I've thought about this problem for a while, and while I don't think this is a "great" solution, it does seem to work so I thought I would share it.
The basic idea is to use linux to spawn processes to compile and then run the compiled code. I think this is pretty much a no-brainer, but since I put together the pieces, I'll post instructions here in case it's useful for somebody else.
The problem statement in the question is to be able to take a file that contains a user-defined function, let's assume it is a function of a single variable f(x)
, i.e. y = f(x)
, and that x and y can be represented by float
quantities.
The user would edit a file called fx.txt
that contains the desired function. This file must conform to C syntax rules.
fx.txt:
y=1/x
This file then gets included in the __device__
function that will be holding it:
user_testfunc.cuh:
__device__ float fx(float x){
float y;
#include "fx.txt"
;
return y;
}
which gets included in the kernel that is called via a wrapper.
cudalib.cu:
#include <math.h>
#include "cudalib.h"
#include "user_testfunc.cuh"
__global__ void my_kernel(float x, float *y){
*y = fx(x);
}
float cudalib_compute_fx(float x){
float *d, *h_d;
h_d = (float *)malloc(sizeof(float));
cudaMalloc(&d, sizeof(float));
my_kernel<<<1,1>>>(x, d);
cudaMemcpy(h_d, d, sizeof(float), cudaMemcpyDeviceToHost);
return *h_d;
}
cudalib.h:
float cudalib_compute_fx(float x);
The above files get built into a shared library:
nvcc -arch=sm_20 -Xcompiler -fPIC -shared cudalib.cu -o libmycudalib.so
We need a main application to use this shared library.
t452.cu:
#include <stdio.h>
#include <stdlib.h>
#include "cudalib.h"
int main(int argc, char* argv[]){
if (argc == 1){
// recompile lib, and spawn new process
int retval = system("nvcc -arch=sm_20 -Xcompiler -fPIC -shared cudalib.cu -o libmycudalib.so");
char scmd[128];
sprintf(scmd, "%s skip", argv[0]);
retval = system(scmd);}
else { // compute f(x) at x = 2.0
printf("Result is: %f\n", cudalib_compute_fx(2.0));
}
return 0;
}
Which is compiled like this:
nvcc -arch=sm_20 -o t452 t452.cu -L. -lmycudalib
At this point, the main application (t452
) can be executed and it will produce the result of f(2.0) which is 0.5 in this case:
$ LD_LIBRARY_PATH=.:$LD_LIBRARY_PATH ./t452
Result is: 0.500000
The user can then modify the fx.txt
file:
$ vi fx.txt
$ cat fx.txt
y = 5/x
And just re-run the app, and the new functional behavior is used:
$ LD_LIBRARY_PATH=.:$LD_LIBRARY_PATH ./t452
Result is: 2.500000
This method takes advantage of the fact that upon recompilation/replacement of a shared library, a new linux process will pick up the new shared library. Also note that I've omitted several kinds of error checking for clarity. At a minimum I would check CUDA errors, and I would also probably delete the shared object (.so) library before recompiling it, and then test for its existence after compilation, to do a basic test that the compilation proceeded successfully.

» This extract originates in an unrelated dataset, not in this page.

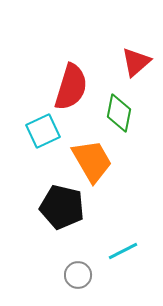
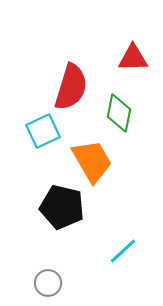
red triangle: moved 3 px left, 4 px up; rotated 40 degrees clockwise
cyan line: rotated 16 degrees counterclockwise
gray circle: moved 30 px left, 8 px down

This method entirely uses the runtime API to achieve this goal, so as a result the user would have to have the CUDA toolkit installed on their machine and appropriately set up so that nvcc
is available in the PATH. Using the driver API with PTX code would make this process much cleaner (and not require the toolkit on the user's machine), but AFAIK there is no way to generate PTX from CUDA C without using nvcc
or a user-created toolchain built on the nvidia llvm compiler tools. In the future, there may be a more "integrated" approach available in the "standard" CUDA C toolchain, or perhaps even by the driver.
A similar approach can be arranged using separate compilation and linking of device code, such that the only source code that needs to be exposed to the user is in user_testfunc.cu
(and fx.txt
).
EDIT: There is now a CUDA runtime compilation facility, which should be used in place of the above.